(Stored items from a collection)
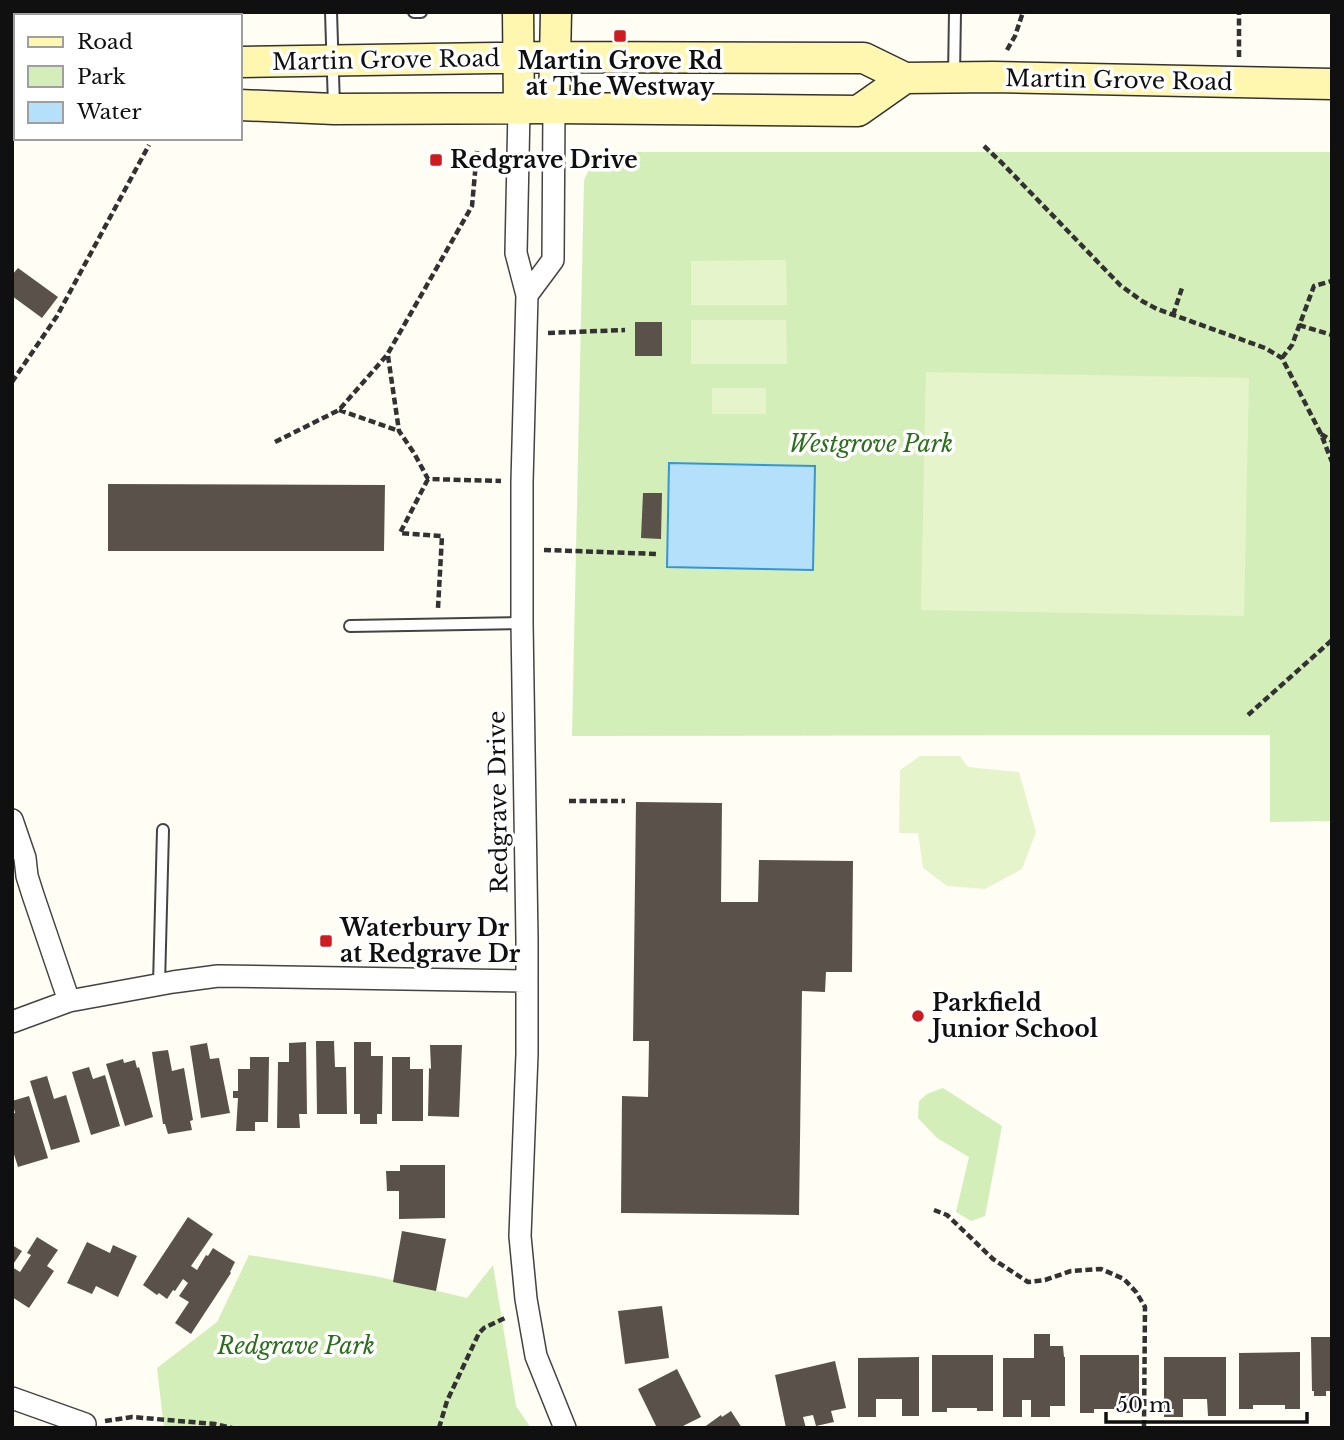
<svg xmlns="http://www.w3.org/2000/svg" width="1344" height="1440" font-family="'Libre Baskerville',serif">
  <style>
    .green { fill: #d4eeb9 }
    .pitch { fill: #e6f4cc }
    .water { fill: #b4e0fb; stroke: #3495d8; stroke-width: 2 }
    .building { fill: #5a514b }
    .lines { fill: none; stroke-linecap: round; stroke-linejoin: round }
    .service-casing { stroke: #434343; stroke-width: 14 }
    .minor-casing { stroke: #434343; stroke-width: 24 }
    .secondary-casing { stroke: #323232; stroke-width: 33 }
    .path { stroke: #323232; stroke-width: 4.5; stroke-dasharray: 7 3.5; stroke-linecap: butt }
    .service { stroke: #fff; stroke-width: 10 }
    .minor { stroke: #fff; stroke-width: 21 }
    .secondary { stroke: #fff7af; stroke-width: 30 }
    .poi-dot { fill: #cd1b22; stroke: #fff; stroke-width: 2.5 }
    .labels { text-anchor: middle; dominant-baseline: central; stroke-width: 7; stroke-linejoin: round; paint-order: stroke }
    .street-label { font-size: 23px; fill: #101010; stroke: #fff }
    .poi-label { font-size: 23px; font-weight: bold; fill: #101010; stroke: #fff; text-anchor: start }
    .park-label { font-size: 23px; font-style: italic; fill: #2b6f1a; stroke: #fff }
  </style>
  <rect width="100%" height="100%" fill="#fffdf4"/>
  <path class="green" d="M614,152H1332V821L1270,822V735L572,736L584,180L594,160Z
    M943,1088L1002,1126L985,1216L971,1221L956,1212L969,1157L937,1138L918,1118L919,1101L927,1094Z
    M249,1255L380,1277L467,1298L493,1265L516,1406L531,1428H164L157,1368L217,1322Z"/>
  <path class="pitch" d="M786,260L787,305H691V261Z
    M691,320H786L787,364H691Z
    M926,372L1249,378L1244,616L921,610Z
    M712,388H766V414H712Z
    M920,756H960L968,767L1019,772L1036,832L1022,869L985,889L947,886L923,868L918,833H899L900,770Z"/>
  <path class="water" d="M669,463L815,466L813,570L667,567Z"/>
  <path class="building" d="M18,268L58,297L42,318L12,296V275Z
    M635,322H662V356H635Z
    M108,484L385,485L384,551H108Z
    M643,493H662L661,539L641,538Z
    M636,802L722,803L721,902H758L759,860L853,861L852,972H826L825,992L802,991L799,1215L621,1213L622,1096L648,1097L649,1041H633Z
    M316,1041H334L335,1067H346L347,1114H317Z
    M306,1042L307,1114H299L300,1128H277L278,1062H289V1043Z
    M354,1042H371V1056H383L382,1114H377V1124H360V1114H354Z
    M207,1043L210,1059L219,1058L230,1113L201,1118L190,1046Z
    M430,1045H462L459,1117L428,1116L429,1068L431,1069Z
    M168,1050L172,1071L184,1068L193,1120L190,1121L192,1130L168,1134L165,1124H163L152,1052Z
    M250,1057H269L268,1122H255V1131H236L238,1098H233V1091H238V1069H250Z
    M392,1057H410V1069H423V1121H392Z
    M123,1059L124,1063L135,1060L137,1068L139,1067L153,1117L125,1126L106,1064Z
    M89,1067L93,1079L105,1075L120,1126L91,1135L72,1072Z
    M47,1076L54,1099L66,1095L80,1142L51,1150L30,1081Z
    M29,1096L48,1158L18,1167L12,1148V1114L15,1113L12,1101Z
    M400,1165H445V1218L399,1219V1191H387L386,1171H400Z
    M188,1217L213,1234L191,1266L197,1270L206,1255L208,1256L213,1248L235,1262L230,1272L231,1273L191,1334L175,1323L189,1302L179,1296L188,1283L183,1279L175,1291L173,1290L167,1299L159,1293L157,1295L143,1285Z
    M402,1231L446,1239L436,1291L393,1282Z
    M37,1237L58,1250L47,1266L54,1271L29,1308L12,1297V1267L20,1272L31,1255L27,1253Z
    M87,1242L110,1253L113,1245L137,1256L118,1297L96,1286L92,1294L67,1283Z
    M12,1245L22,1251L12,1266Z
    M662,1306L669,1358L625,1364L618,1311Z
    M1034,1334H1050V1346H1063L1064,1357H1065V1406H1050V1417H1031V1400H1022V1417H1003V1358H1034Z
    M1311,1337H1332V1391H1326V1396H1314V1391H1312Z
    M1300,1352V1409H1285V1405H1253V1409H1239V1353Z
    M932,1355H993V1411H977V1408H947V1412H932Z
    M1080,1355H1139V1413H1125V1409H1094V1413H1080Z
    M919,1357V1416H902V1399H876V1417H858V1358Z
    M1164,1357H1226V1416H1208L1207,1399H1183V1417H1164Z
    M835,1361L846,1408L831,1411L834,1422L816,1426L813,1415L803,1417L806,1428H786L775,1375Z
    M677,1369L701,1417L679,1428H657L638,1389Z
    M731,1411L742,1428H703L721,1415L722,1417Z"/>
  <g class="lines">
    <g class="service-casing">
      <path id="service" d="M331,12L334,106
        M414,12H421
        M954,76L955,12
        M350,626L522,623
        M159,984L163,830"/>
    </g>
    <g class="minor-casing">
      <path id="minor" d="M519,109L516,253L527,295L522,482V623L527,939V1054L520,1236L526,1299L536,1356L565,1428
        M527,295L553,260L554,108
        M12,820L25,858L27,876L33,895L69,1001
        M12,1022L69,1001L173,982L218,976L527,981
        M12,1398L85,1424"/>
    </g>
    <g class="secondary-casing">
      <path id="secondary" d="M518,12L519,109
        M240,62L554,57L864,58L905,78L993,77L1332,84
        M12,79H16
        M240,105L334,109L554,108L858,111L905,78
        M554,108L556,12"/>
    </g>
    <path class="path" d="M169,12V16
      M1007,50L1015,36L1023,12
      M1239,57V12
      M984,146L1002,163L1120,285L1142,301L1157,309L1265,348L1282,358L1321,434L1332,462
      M1173,315L1182,288
      M1299,325L1332,335
      M548,333L625,330
      M388,356L399,431L414,453L428,479L501,481
      M1282,358L1292,345L1314,286L1332,281
      M12,382L57,316L149,145
      M339,410L399,431
      M1321,434L1332,441
      M275,442L339,410L387,355L472,206L477,151
      M428,479L400,533L442,536L438,608
      M544,550L658,554
      M1248,715L1332,640
      M569,801H625
      M934,1210L947,1215L993,1259L1028,1282L1045,1280L1071,1271L1101,1269L1124,1279L1136,1292L1145,1307L1144,1428
      M105,1421L132,1417L215,1424L232,1428
      M439,1428L447,1401L479,1333L484,1328L507,1317"/>
    <use href="#service" class="service"/>
    <use href="#minor" class="minor"/>
    <use href="#secondary" class="secondary"/>
  </g>
  <g class="poi-dot">
    <rect x="613" y="29" width="14" height="14" rx="3.5"/>
    <rect x="429" y="153" width="14" height="14" rx="3.5"/>
    <rect x="319" y="934" width="14" height="14" rx="3.5"/>
    <circle cx="918" cy="1016" r="7"/>
  </g>
  <g class="labels">
    <g class="street-label">
      <text transform="translate(386 60) rotate(-1)">Martin Grove Road</text>
      <text transform="translate(1119 80) rotate(1)">Martin Grove Road</text>
      <text transform="translate(498 802) rotate(-91)">Redgrave Drive</text>
    </g>
    <g class="poi-label">
      <text x="620" y="61" text-anchor="middle">Martin Grove Rd<tspan x="620" dy="26">at The Westway</tspan></text>
      <text x="450" y="160">Redgrave Drive</text>
      <text x="340" y="928">Waterbury Dr<tspan x="340" dy="26">at Redgrave Dr</tspan></text>
      <text x="932" y="1003">Parkfield<tspan x="932" dy="26">Junior School</tspan></text>
    </g>
    <g class="park-label">
      <text x="871" y="444">Westgrove Park</text>
      <text x="296" y="1346">Redgrave Park</text>
    </g>
  </g>
  <rect width="1344" height="1440" fill="none" stroke="#101010" stroke-width="28"/>
  <rect x="14" y="14" width="228" height="126" fill="#ffffff" stroke="#9f9f9f" stroke-width="2"/>
  <rect x="28" y="37" width="35" height="10" fill="#fff7af" stroke="#9f9f9f" stroke-width="2"/>
  <text x="77" y="49" font-size="21" fill="#101010">Road</text>
  <rect x="28" y="66" width="35" height="21" fill="#d4eeb9" stroke="#9f9f9f" stroke-width="2"/>
  <text x="77" y="84" font-size="21" fill="#101010">Park</text>
  <rect x="28" y="102" width="35" height="21" fill="#b4e0fb" stroke="#9f9f9f" stroke-width="2"/>
  <text x="77" y="119" font-size="21" fill="#101010">Water</text>
  <path d="M1106 1412v10h201v-10" fill="none" stroke="#101010" stroke-width="3.5"/>
  <text x="1116" y="1412" font-size="21" fill="#101010" stroke="#ffffff" stroke-width="5" paint-order="stroke">50 m</text>
</svg>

- Exercise aim:
Where the string "Martin" occurs in a line above, count that line, and report solely the final figure.

- Final answer:
3